BEGIN DATA LISTING

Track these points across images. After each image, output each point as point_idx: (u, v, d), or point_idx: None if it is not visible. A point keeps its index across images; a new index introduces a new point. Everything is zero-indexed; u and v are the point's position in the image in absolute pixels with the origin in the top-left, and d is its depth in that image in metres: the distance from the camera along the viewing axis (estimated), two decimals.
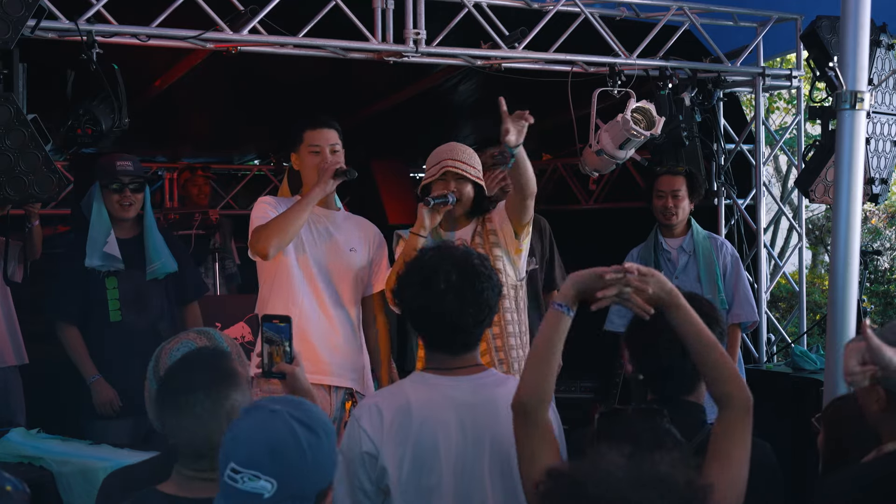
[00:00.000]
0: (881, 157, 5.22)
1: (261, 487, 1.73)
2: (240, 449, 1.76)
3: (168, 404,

END DATA LISTING

### ASSIGNMENT
Nothing but the lines from the one with "[00:00.000]" through the final line of the data above should be output, exactly as written.

### ANSWER SPACE
[00:00.000]
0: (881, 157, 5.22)
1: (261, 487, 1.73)
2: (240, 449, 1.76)
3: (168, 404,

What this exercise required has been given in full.